Description of the task: List the lines of this listing that hold the word "membranous".

Provided material:
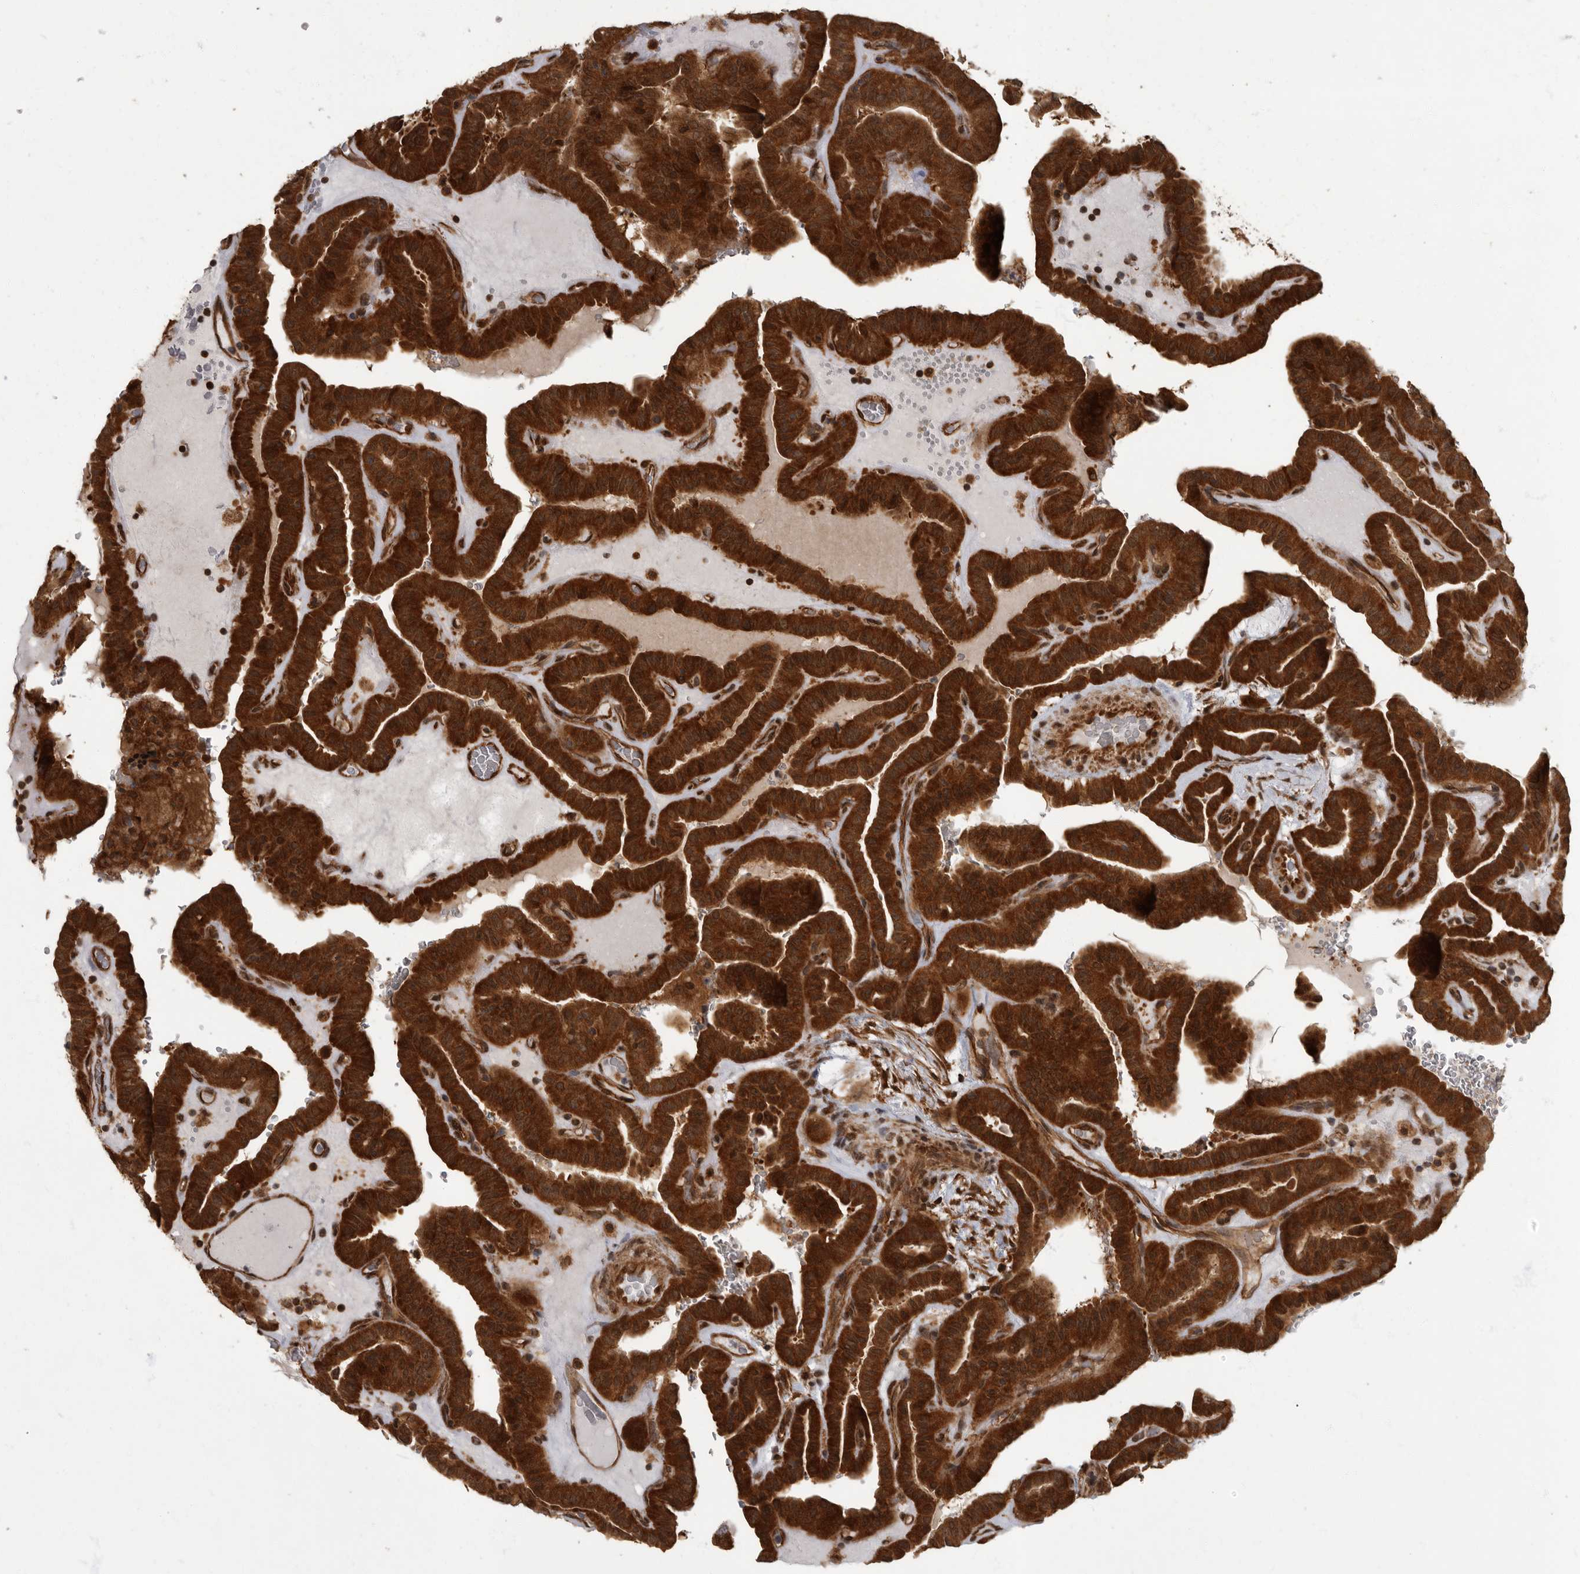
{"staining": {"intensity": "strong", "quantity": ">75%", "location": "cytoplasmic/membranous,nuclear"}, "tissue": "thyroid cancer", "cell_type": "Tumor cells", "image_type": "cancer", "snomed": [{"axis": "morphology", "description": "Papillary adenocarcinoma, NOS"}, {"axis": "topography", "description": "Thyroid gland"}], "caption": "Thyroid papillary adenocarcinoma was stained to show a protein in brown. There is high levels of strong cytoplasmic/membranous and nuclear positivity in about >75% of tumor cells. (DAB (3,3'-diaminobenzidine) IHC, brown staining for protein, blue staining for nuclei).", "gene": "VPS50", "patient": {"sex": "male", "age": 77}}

* * *

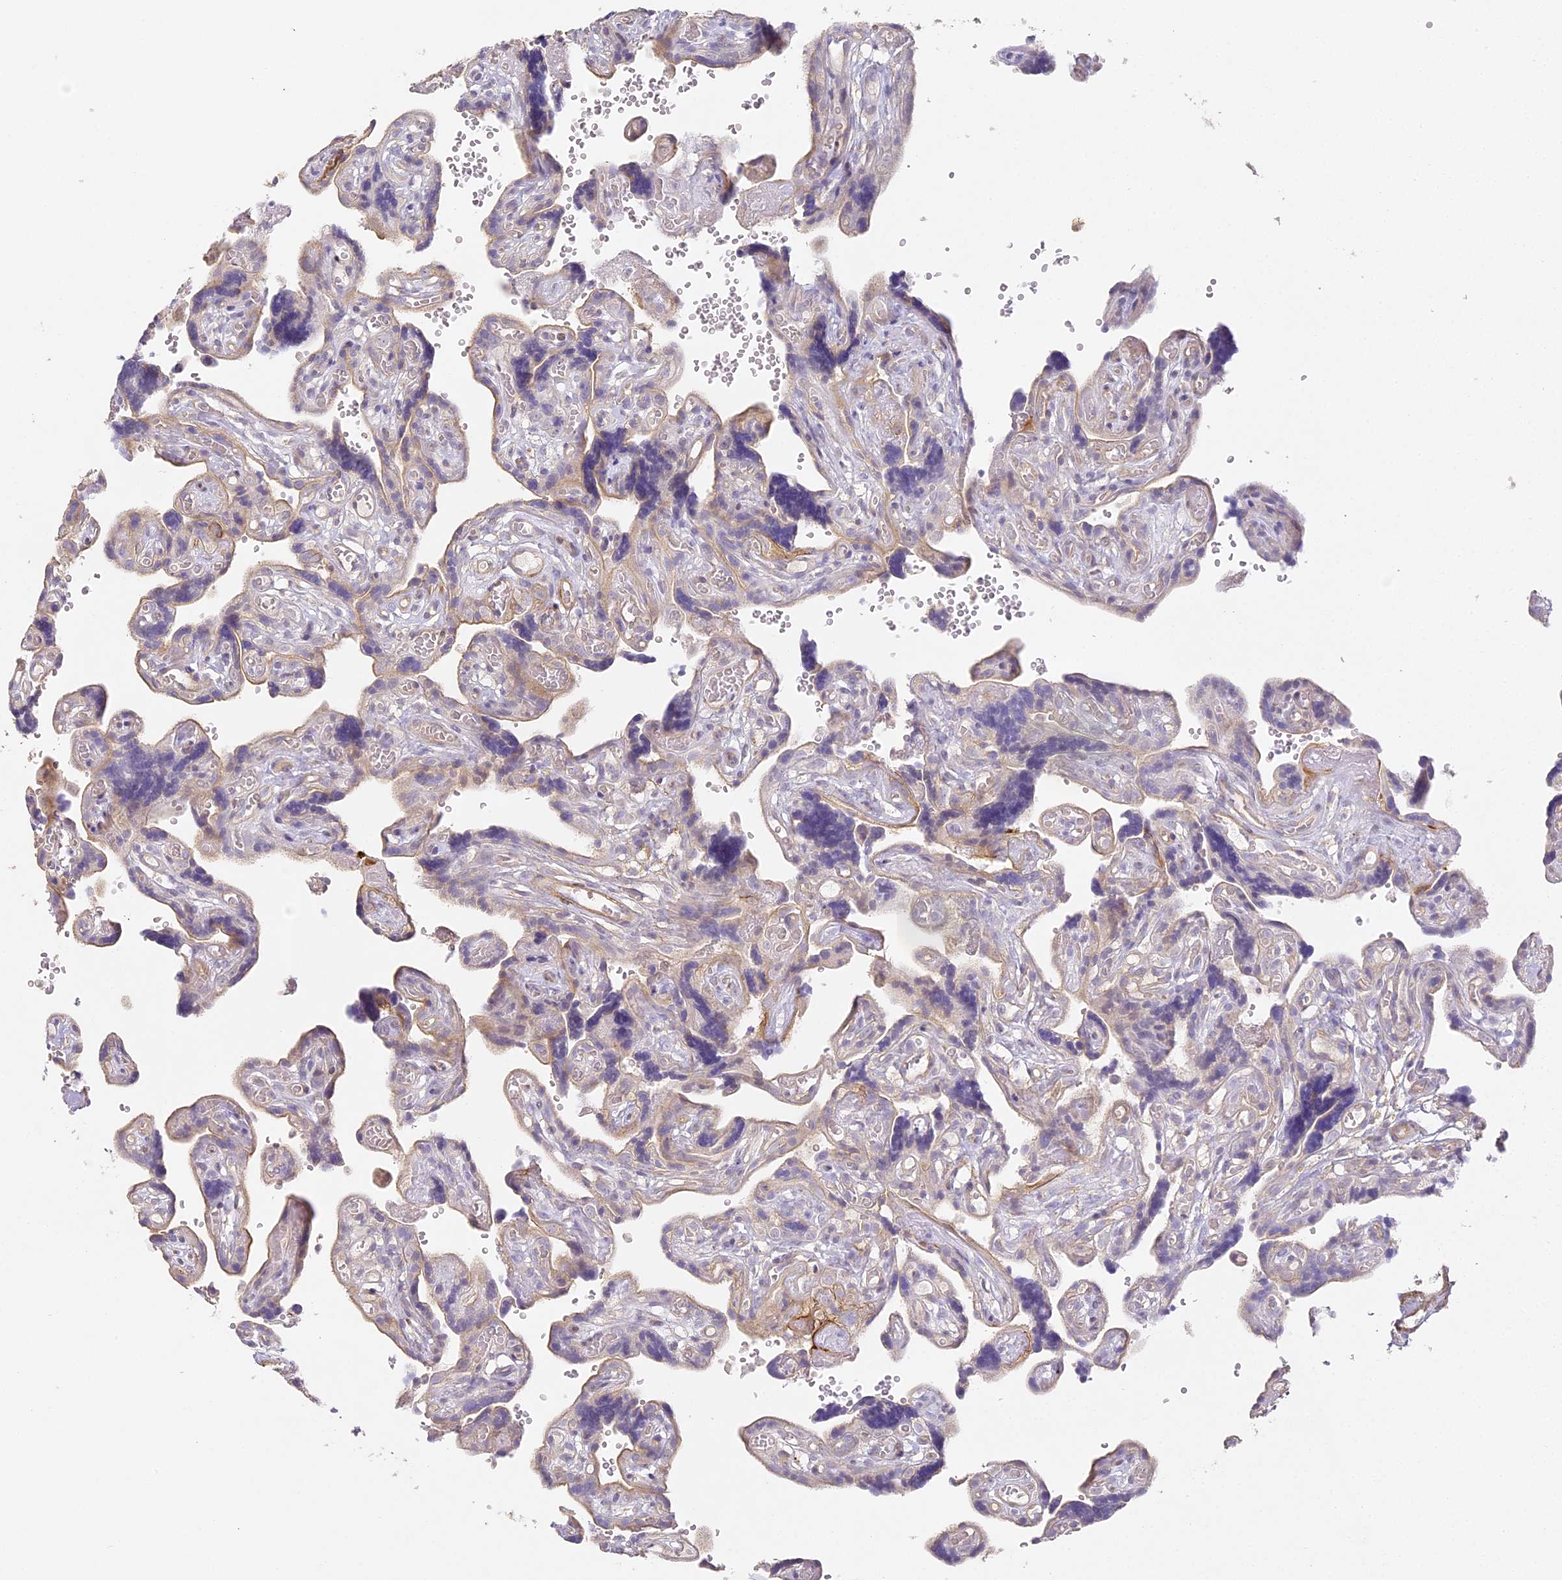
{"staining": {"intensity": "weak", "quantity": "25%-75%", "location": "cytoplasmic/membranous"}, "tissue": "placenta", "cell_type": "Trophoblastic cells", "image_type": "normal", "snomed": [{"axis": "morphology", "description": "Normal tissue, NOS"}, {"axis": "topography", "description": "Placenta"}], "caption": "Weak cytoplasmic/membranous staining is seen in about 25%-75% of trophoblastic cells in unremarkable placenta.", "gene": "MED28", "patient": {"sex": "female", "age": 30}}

---

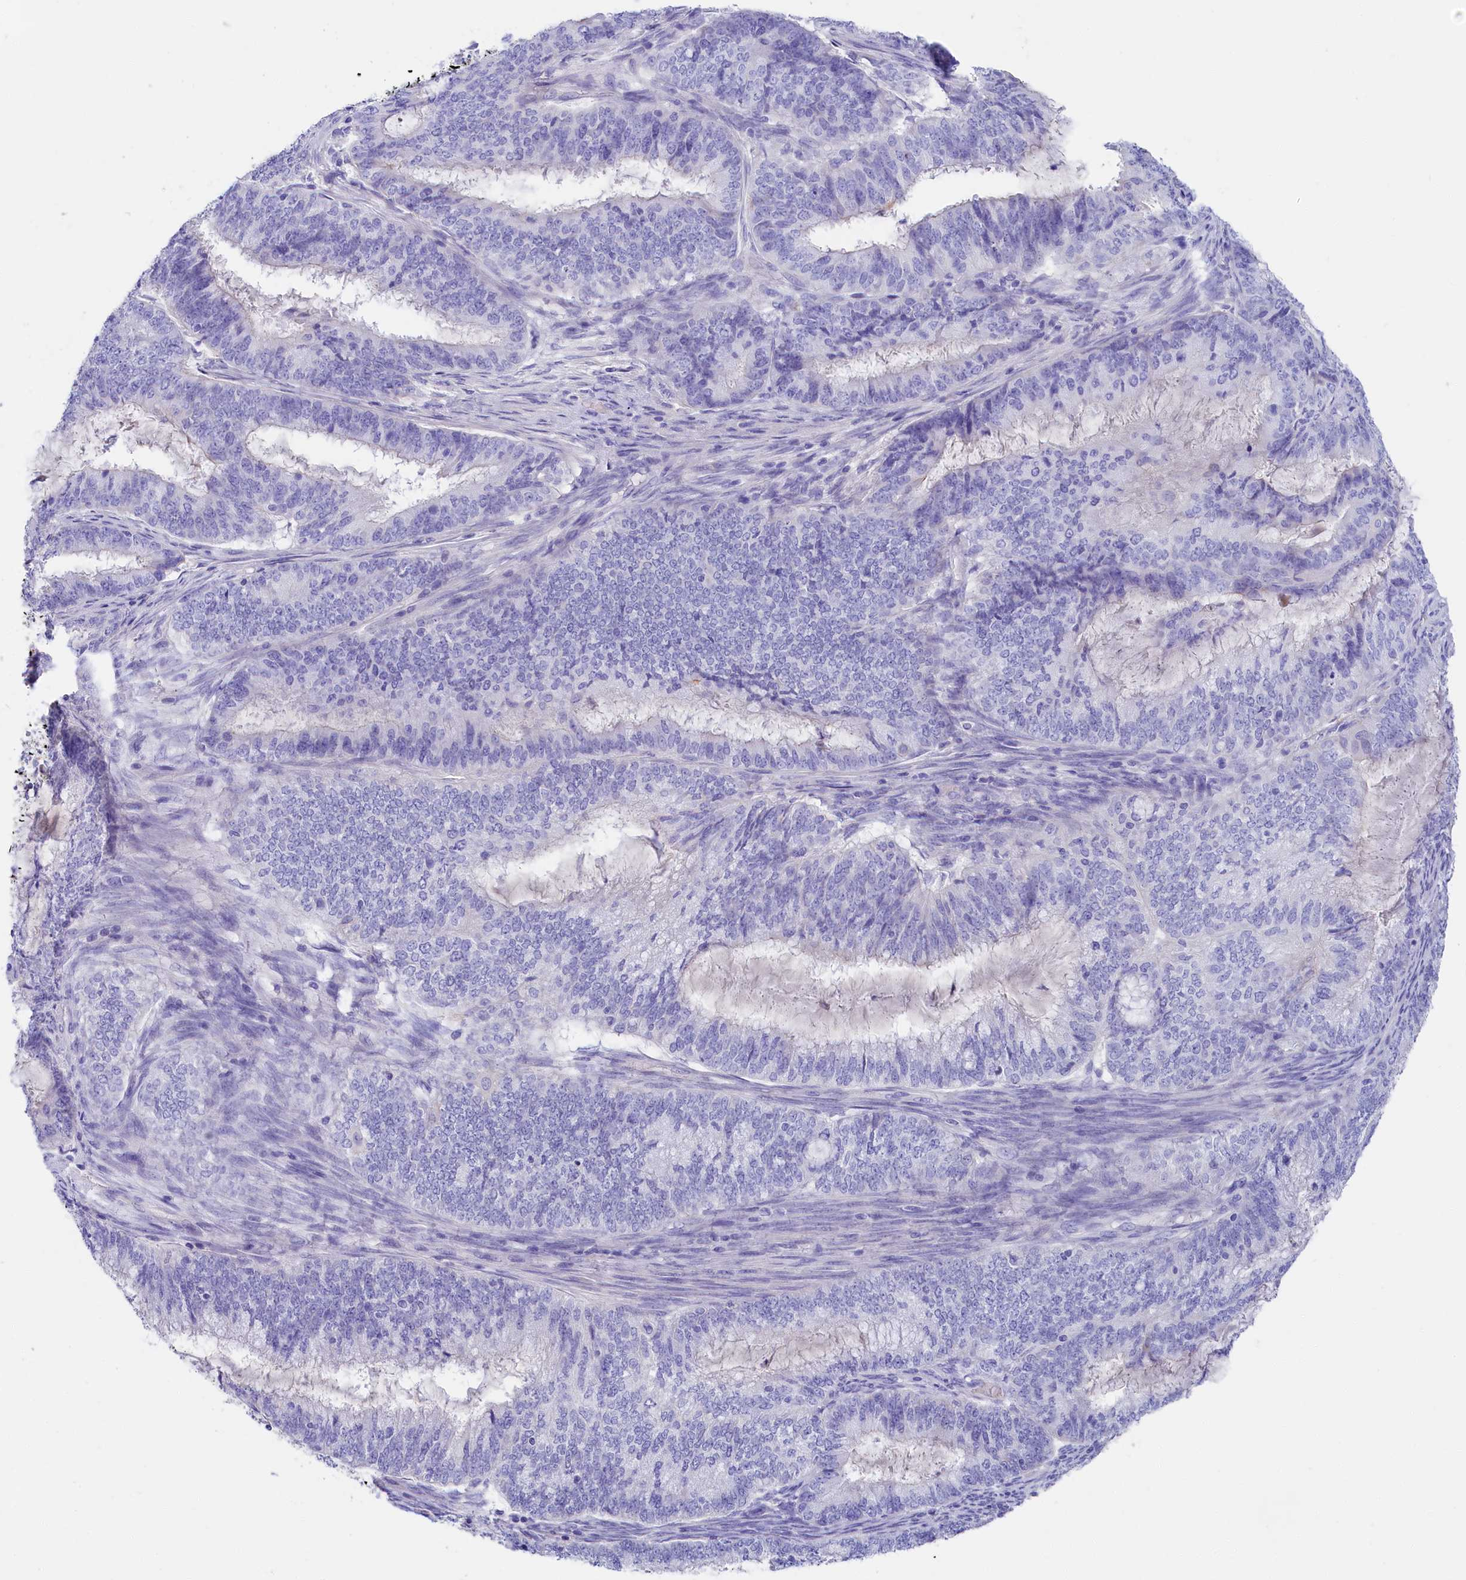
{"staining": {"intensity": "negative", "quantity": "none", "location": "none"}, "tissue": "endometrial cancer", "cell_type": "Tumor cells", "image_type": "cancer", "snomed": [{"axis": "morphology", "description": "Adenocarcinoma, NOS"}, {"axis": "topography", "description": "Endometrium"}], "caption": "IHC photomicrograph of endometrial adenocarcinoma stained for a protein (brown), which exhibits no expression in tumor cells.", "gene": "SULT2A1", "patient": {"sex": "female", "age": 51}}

Expected answer:
{"staining": {"intensity": "strong", "quantity": ">75%", "location": "cytoplasmic/membranous,nuclear"}, "tissue": "thyroid cancer", "cell_type": "Tumor cells", "image_type": "cancer", "snomed": [{"axis": "morphology", "description": "Papillary adenocarcinoma, NOS"}, {"axis": "topography", "description": "Thyroid gland"}], "caption": "Thyroid papillary adenocarcinoma was stained to show a protein in brown. There is high levels of strong cytoplasmic/membranous and nuclear positivity in about >75% of tumor cells. (DAB (3,3'-diaminobenzidine) IHC, brown staining for protein, blue staining for nuclei).", "gene": "VPS50", "patient": {"sex": "male", "age": 77}}
{"staining": {"intensity": "weak", "quantity": "25%-75%", "location": "cytoplasmic/membranous"}, "tissue": "placenta", "cell_type": "Trophoblastic cells", "image_type": "normal", "snomed": [{"axis": "morphology", "description": "Normal tissue, NOS"}, {"axis": "topography", "description": "Placenta"}], "caption": "Weak cytoplasmic/membranous staining is seen in about 25%-75% of trophoblastic cells in unremarkable placenta.", "gene": "MED28", "patient": {"sex": "female", "age": 30}}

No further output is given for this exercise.